Pochi, a dir vero, della giovine colonna, sorretti da gagliarda costituzione e da ben temprata fibra, ressero sempre svegli e presenti a sè stessi nella lunga e faticosa marcia. Ond’è che dopo avere attraversati i Comuni di Seregno, di Paina, di Mariano, la piazza principale di Cantù s’ebbe il maggior contingente di dormigliosi, che non sarebbero stati riscossi dal profondo letargo che li dominava appena sdrajati, neppure dal calpestio di sorvegliante cavalleria. Camerlata pure s’ebbe ricco deposito di sonnolenti: e Como, per metà già disertata da’ suoi costernati abitanti, rifugiatisi sulle circostanti montagne, subì a porte semichiuse coi primissimi albori, l’invasione di quell’accozzaglia. Che tale appariva in quell’istante il più che decimato e stremato manipolo, avanzo di quattro già floridi e ben compatti battaglioni.

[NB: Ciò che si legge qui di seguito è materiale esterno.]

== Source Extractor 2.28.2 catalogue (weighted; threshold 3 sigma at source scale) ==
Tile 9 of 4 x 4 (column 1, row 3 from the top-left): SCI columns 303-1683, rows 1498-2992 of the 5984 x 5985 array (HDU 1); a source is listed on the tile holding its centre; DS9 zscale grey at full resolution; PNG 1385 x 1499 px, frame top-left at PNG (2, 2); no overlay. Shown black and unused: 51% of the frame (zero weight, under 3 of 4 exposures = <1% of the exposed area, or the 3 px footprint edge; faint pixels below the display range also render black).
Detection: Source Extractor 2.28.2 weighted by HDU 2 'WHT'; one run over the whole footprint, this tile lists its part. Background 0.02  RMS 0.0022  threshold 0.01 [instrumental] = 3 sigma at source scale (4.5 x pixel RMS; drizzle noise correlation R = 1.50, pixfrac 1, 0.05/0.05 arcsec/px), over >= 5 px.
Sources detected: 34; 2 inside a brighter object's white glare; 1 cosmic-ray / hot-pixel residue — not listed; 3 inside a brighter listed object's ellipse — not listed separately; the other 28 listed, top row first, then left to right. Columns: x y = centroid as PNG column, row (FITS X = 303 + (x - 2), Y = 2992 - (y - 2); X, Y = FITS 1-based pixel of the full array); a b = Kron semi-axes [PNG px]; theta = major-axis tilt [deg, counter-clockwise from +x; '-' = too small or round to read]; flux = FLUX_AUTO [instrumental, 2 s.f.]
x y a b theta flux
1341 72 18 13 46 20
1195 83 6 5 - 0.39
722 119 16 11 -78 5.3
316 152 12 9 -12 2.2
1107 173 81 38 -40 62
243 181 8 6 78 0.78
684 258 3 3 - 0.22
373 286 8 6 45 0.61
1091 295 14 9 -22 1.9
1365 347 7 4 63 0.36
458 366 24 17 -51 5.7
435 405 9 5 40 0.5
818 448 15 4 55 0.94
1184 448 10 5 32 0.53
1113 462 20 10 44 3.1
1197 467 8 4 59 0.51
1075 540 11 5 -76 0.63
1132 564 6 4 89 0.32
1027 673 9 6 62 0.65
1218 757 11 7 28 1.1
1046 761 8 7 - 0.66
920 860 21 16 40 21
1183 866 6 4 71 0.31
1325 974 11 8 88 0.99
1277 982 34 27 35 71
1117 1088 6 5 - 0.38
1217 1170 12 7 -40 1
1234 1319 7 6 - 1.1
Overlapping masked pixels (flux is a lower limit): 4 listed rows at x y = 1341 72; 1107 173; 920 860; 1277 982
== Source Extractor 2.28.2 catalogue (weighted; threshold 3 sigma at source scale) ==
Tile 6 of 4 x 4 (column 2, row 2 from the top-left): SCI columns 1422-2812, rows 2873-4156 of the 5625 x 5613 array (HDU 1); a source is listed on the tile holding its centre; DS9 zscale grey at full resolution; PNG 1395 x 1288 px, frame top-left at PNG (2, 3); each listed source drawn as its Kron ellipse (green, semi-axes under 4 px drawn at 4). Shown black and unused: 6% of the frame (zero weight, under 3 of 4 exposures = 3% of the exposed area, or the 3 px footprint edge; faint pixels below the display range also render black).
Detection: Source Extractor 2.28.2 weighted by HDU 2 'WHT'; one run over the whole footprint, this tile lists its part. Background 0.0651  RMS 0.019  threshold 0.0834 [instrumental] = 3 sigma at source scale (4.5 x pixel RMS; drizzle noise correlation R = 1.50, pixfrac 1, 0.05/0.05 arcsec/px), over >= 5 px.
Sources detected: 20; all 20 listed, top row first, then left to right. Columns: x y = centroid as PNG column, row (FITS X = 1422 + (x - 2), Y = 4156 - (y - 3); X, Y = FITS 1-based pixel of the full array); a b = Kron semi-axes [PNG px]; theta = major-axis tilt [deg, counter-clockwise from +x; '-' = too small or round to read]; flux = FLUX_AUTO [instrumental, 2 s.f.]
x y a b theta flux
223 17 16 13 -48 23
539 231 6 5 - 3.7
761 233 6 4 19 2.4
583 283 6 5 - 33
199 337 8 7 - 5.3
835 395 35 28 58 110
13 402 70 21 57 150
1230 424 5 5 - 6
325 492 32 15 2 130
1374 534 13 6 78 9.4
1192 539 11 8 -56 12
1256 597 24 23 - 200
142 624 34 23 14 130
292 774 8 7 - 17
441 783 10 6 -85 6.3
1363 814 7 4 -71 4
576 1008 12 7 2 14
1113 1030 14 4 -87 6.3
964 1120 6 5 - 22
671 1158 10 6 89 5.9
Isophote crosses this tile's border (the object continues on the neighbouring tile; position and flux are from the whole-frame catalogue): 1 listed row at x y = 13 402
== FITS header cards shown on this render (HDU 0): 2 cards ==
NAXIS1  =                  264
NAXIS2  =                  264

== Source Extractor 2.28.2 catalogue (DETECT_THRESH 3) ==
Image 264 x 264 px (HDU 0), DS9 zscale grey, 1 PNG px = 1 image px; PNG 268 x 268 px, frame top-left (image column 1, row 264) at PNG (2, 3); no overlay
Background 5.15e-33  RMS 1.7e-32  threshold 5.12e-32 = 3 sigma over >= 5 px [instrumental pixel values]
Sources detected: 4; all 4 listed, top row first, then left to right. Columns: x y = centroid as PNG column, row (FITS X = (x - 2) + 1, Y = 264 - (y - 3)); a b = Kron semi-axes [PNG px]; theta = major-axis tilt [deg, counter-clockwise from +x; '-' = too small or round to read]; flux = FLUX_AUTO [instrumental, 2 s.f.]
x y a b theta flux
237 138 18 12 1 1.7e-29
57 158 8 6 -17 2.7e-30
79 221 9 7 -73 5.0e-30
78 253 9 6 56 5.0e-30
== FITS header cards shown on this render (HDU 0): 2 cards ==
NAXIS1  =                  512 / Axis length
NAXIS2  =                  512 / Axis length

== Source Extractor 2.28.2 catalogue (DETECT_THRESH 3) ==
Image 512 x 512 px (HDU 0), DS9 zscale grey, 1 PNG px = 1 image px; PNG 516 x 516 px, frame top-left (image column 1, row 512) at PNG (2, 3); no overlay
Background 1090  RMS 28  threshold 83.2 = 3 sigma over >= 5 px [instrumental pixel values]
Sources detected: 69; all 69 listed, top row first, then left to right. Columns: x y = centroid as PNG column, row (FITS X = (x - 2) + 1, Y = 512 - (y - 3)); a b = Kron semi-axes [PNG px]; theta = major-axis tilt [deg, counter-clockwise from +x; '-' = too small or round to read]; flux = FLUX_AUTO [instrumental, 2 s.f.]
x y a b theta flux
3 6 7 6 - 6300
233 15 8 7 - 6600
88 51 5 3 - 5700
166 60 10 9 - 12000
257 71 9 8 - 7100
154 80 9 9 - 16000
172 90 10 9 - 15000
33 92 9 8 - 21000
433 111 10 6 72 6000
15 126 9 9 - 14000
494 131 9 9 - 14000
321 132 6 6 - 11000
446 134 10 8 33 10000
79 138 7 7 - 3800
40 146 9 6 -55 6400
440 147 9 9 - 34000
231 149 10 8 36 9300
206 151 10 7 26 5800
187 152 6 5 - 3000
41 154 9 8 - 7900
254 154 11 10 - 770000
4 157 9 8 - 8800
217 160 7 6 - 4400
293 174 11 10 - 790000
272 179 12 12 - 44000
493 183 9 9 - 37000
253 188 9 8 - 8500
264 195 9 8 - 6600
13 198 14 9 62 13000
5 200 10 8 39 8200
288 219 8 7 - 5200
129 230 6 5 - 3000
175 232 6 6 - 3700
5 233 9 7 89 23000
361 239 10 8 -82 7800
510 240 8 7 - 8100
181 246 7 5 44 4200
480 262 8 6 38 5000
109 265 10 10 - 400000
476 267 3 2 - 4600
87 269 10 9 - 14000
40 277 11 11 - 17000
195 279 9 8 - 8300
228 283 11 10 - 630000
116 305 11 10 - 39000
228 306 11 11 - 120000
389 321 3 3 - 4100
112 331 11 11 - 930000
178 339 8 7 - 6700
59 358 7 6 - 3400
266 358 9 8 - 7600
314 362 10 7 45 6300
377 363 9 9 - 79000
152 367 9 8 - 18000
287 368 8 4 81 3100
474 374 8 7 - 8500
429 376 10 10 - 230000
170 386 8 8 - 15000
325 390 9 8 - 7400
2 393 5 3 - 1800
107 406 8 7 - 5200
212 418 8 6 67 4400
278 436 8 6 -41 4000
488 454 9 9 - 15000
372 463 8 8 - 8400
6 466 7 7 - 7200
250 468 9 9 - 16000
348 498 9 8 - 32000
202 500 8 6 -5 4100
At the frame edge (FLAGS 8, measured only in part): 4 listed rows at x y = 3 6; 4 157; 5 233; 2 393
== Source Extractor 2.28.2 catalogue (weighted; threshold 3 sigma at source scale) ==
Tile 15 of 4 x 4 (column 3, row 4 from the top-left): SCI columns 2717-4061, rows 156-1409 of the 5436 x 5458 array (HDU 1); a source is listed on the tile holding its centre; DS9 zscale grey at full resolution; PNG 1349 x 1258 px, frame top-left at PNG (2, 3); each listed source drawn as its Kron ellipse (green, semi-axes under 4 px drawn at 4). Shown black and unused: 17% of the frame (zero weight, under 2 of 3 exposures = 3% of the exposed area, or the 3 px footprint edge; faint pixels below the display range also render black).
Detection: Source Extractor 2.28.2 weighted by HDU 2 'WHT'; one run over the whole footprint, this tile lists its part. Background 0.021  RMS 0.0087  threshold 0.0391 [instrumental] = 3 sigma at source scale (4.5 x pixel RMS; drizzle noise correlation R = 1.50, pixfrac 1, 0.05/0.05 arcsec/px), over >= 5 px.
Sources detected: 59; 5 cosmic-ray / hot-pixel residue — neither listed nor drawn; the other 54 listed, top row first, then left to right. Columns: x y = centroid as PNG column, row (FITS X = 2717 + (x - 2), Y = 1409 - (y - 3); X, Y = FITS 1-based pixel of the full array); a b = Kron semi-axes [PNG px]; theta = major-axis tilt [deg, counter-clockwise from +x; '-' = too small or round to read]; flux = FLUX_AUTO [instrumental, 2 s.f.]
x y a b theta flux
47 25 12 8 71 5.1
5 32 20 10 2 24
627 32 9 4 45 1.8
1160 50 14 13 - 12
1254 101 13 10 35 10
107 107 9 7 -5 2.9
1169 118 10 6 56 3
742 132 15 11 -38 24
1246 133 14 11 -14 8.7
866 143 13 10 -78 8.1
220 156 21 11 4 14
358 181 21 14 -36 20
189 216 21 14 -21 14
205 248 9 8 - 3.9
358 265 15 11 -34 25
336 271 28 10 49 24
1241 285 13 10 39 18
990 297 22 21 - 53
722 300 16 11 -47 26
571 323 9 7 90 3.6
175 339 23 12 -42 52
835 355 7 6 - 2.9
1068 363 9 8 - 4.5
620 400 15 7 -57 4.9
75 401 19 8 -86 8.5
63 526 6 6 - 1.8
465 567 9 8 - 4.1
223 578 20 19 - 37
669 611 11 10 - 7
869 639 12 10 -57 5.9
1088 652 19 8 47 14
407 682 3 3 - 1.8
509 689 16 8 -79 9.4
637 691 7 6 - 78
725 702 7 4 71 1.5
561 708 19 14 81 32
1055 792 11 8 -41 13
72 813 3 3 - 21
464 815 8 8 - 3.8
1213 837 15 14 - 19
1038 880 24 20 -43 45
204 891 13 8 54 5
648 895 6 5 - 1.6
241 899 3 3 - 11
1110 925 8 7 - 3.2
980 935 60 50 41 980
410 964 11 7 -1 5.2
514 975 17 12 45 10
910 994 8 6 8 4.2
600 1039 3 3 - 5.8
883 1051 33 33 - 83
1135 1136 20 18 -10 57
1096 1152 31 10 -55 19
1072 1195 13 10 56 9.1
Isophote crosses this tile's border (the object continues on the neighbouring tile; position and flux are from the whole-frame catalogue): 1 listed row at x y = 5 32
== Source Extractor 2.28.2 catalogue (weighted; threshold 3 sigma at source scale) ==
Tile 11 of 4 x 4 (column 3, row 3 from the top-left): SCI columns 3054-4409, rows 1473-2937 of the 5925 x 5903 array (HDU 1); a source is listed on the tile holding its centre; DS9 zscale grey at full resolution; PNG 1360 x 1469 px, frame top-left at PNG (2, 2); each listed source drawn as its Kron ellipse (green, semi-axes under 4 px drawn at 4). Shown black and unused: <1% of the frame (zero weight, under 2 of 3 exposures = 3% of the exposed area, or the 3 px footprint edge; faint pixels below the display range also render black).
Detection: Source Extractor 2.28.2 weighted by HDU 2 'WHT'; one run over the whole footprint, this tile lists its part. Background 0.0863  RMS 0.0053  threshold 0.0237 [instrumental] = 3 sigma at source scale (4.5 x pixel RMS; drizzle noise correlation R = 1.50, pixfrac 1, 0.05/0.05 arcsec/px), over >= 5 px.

Sparpagliati negli alberghi, nelle trattorie, nelle bettole, e più tardi accasermati nei quartieri della città, gli affranti militi non rividero più, fino a tarda ora della trascorrente domenica, la loro bandiera; onde soltanto nel pomeriggio fu dato a Garibaldi di riconoscere i guasti notturni di cui presentava ampie vestigia il giovine esercito, ritornato ai ranghi sulla spaziosa piazza della vicina Camerlata, dove gli era stata data la posta.
In aggiunta agli scomparsi la notte col favor delle tenebre, alcuni scoraggiati e disillusi s’erano nel mattino ricoverati nella vicina Svizzera.
Solo il Battaglione Anzani ed il Pavese offrivano ancora lusinghiero contingente nelle poco diradate file.
- ↑ Bello questo Quartiere armigero, che esiste anche ai dì nostri seminato di caserme, battezzate tutte col nome di santi.
- ↑ Mazzini, il famoso agitatore, armato di carabina inglese, fu visto dal narratore di queste Memorie in quel periglioso istante schierato fra i militi della seconda fila, disposto a fare ciò che era compito d’ogni legionario italiano.
- ↑ Altrettanto avveniva in quel medesimo pomeriggio nella sventurata Milano. Gli imprudenti ed angosciati propalatori del già consumato abbandono della infelice città alle orde vittrici, divennero bersaglio all’ira degli increduli, alle sevizie della disperazione.